Daze –
Here’s dreaming that maybe someday we’ll look at the fact that the first letter posted on this site was to you and smile at each other.
I want to thank you again (I’m not sure I can express in words how emphatically I want to) for giving my mind a run for its money as I try to follow yours in its fluttering. Every time we alight on a topic it buoys my mood higher until I reach a euphoria I find with no one else. The rush and the release of tension I feel are hard to describe in other terms. My anxieties seem to melt.
I know we are half a world apart – as I described in a mathematical analogy few people, I suspect, would receive as you did – but the affinity I feel in you through this copper and silicon makes me feel closer to you than I have been to a friend in a long time.

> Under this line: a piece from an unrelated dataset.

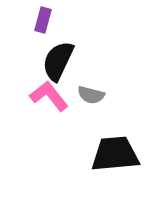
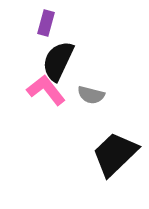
purple rectangle: moved 3 px right, 3 px down
pink L-shape: moved 3 px left, 6 px up
black trapezoid: rotated 39 degrees counterclockwise
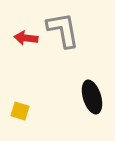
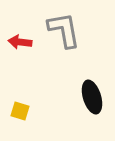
gray L-shape: moved 1 px right
red arrow: moved 6 px left, 4 px down
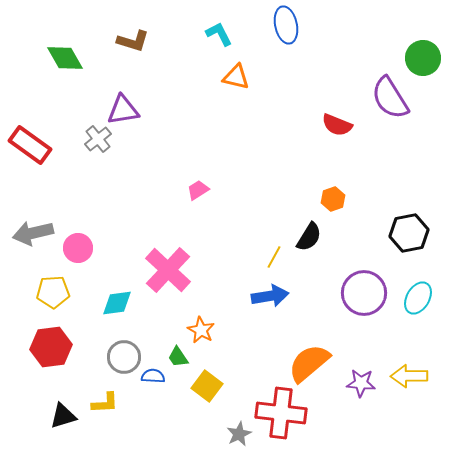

I can and do share my tawdry musings and introspections that play profound with you, and I love to savor every nugget of intellectual fertilizer (excuse the awkward metaphor, please) I encounter with you.

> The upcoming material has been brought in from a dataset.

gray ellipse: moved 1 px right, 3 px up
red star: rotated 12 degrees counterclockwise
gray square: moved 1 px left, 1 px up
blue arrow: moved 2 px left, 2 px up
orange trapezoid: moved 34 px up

It’s rare that I say something and fumble with the expression to find that the person with whom I speak already understands what I intend to mean and has thought the same thought before. In this instance, too, I hope you know what I try to describe.

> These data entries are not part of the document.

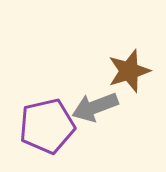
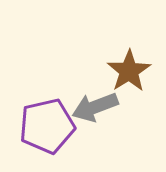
brown star: rotated 15 degrees counterclockwise
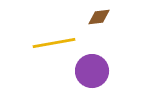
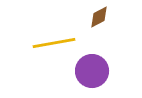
brown diamond: rotated 20 degrees counterclockwise
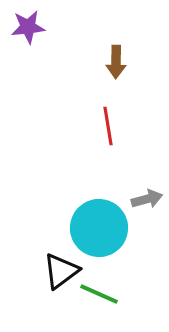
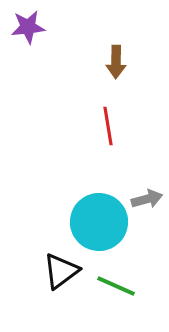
cyan circle: moved 6 px up
green line: moved 17 px right, 8 px up
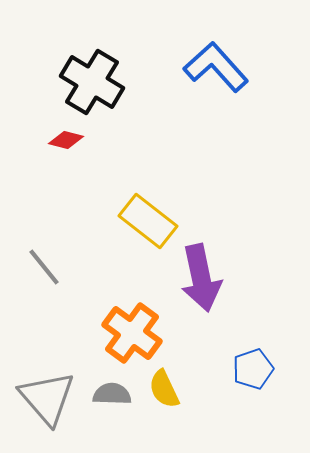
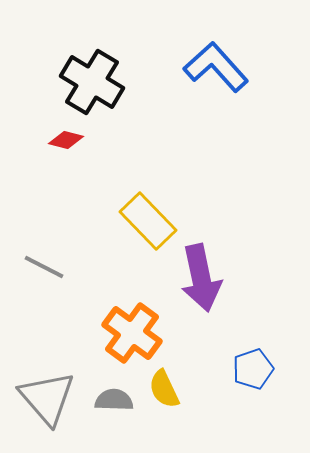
yellow rectangle: rotated 8 degrees clockwise
gray line: rotated 24 degrees counterclockwise
gray semicircle: moved 2 px right, 6 px down
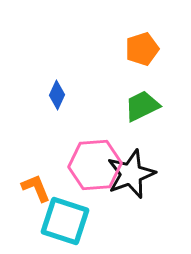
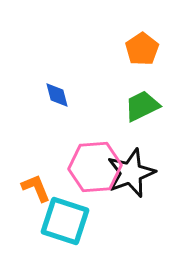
orange pentagon: rotated 16 degrees counterclockwise
blue diamond: rotated 40 degrees counterclockwise
pink hexagon: moved 2 px down
black star: moved 1 px up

I appreciate the generous helping of attention you donate to me. I trust your reason and I ask that you continue to appraise every option. You spoke to me yesterday about taking life’s boons as gifts and to not expect them, so I will hold a certain amount of thought on this until your eagerly awaited reply. I am already anticipating our next meeting of minds…I am reminded of the Sistine Chapel - Adam about to touch God.